- use efficient page maps too translate virtual to physical addresses
- kick things off to disk when memory runs out
Every process has its own page map.
demand paging
Key idea: physical representation of virtual memory does not have to be on actual memory.
- if memory fills out, kick a page to disk
- if the program asks for memory again, kick another page to disk and load its memory back
Keep in memory the information that’s being used, kick the rest to swap space/"paging file". Ideally: we have a performance of main memory and capacity of disk.
demand fetching
most modern OSes start with no pages loaded—load pages only when referenced; this is tempered by the type of page that’s needed:
- read only code pages (program code, doesn’t change) —
- do NOT save to swap; executable will always be there so you can just reload from disk
- program will expect code pages too contain executable data
- initialized data pages —
- save to swap because contents may have changed frorm initial values
- program expects them to contain data on load, so we need to load them ahead of time
- unitialized data pages
- save to swap
- no initial content
| Page Type | Need Content on First Load | Save to Swap (“Swap?”) |
|---|---|---|
| code | yes | no (read from exe) |
| data | yes | yes |
| stack/heap | no | yes |
We only write to disk if its dirty.
using swap to get extra memory
- pick a page to kick out
- write kicked page to disk
- mark the old page entry as not present
- give the physical address to the new virtual page
If we ever ask for the old page back, trigger page fault:
page fault
(to recover a page that’s on swap)
- check with swap for the data
- get new physical page (perhaps kicking out another page)
- load data into page
- update page map as present and with new address
choosing what to swap
thrashing
downside of demand paging
When the pages being actively used don’t fit in memory: you will have to get the page, kick it out immediately, get it back again, etc. This basically make memory as fast as disk; which is really slow.
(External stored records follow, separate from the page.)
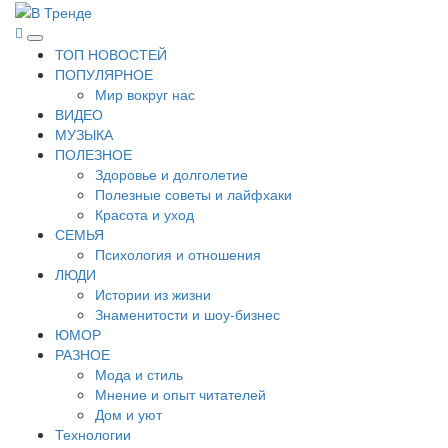
Перейти
к
В Тренде
Самые свежие новости интернета
Основное
содержимому
ТОП НОВОСТЕЙ
меню
ПОПУЛЯРНОЕ
Мир вокруг нас
ВИДЕО
МУЗЫКА
ПОЛЕЗНОЕ
Здоровье и долголетие
Полезные советы и лайфхаки
Красота и уход
СЕМЬЯ
Психология и отношения
ЛЮДИ
Истории из жизни
Знаменитости и шоу-бизнес
ЮМОР
РАЗНОЕ
Мода и стиль
Мнение и опыт читателей
Дом и уют
Технологии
Solution: download more RAM. “buy more memory, or use task manager” - nick
page map
A page map, to keep track of something is valid/invalid, we have to store information about EVERY PAGE for EVERY PROCESS.
Each entry in the page:
| Index | Physical Address | Writable | Present/Mapped? | Last Access | Kernel | Dirty |
|---|---|---|---|---|---|---|
| 0 | 0x2023 | 1 | 0 | 0 | 0 | 0 |
| 1 | 0x0023 | 1 | 1 | 1 | 0 | 0 |
Dirty: the content matters and it needs to be written out.
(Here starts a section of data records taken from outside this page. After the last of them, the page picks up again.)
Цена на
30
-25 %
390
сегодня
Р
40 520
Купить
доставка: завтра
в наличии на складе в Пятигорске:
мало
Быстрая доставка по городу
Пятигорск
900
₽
This is, of course, very big if stored densely. Consider 36 bit page numbers, 8 byte entries, it requires \(2^{36} \cdot 8 = 512GB\) worth of space per process. This is sad.
PRESENT simply means if the segment of memory is MAPPED. ITs possible for a not present index to be in SWAP instead.
page map tree implementation
To resolve this, we have entry for RANGES of virtual pages; there’s about \(4\) levels. If everything is invalid in a range, we just consider the whole range invalid using one row.
Therefore, we lazily make space for this tree.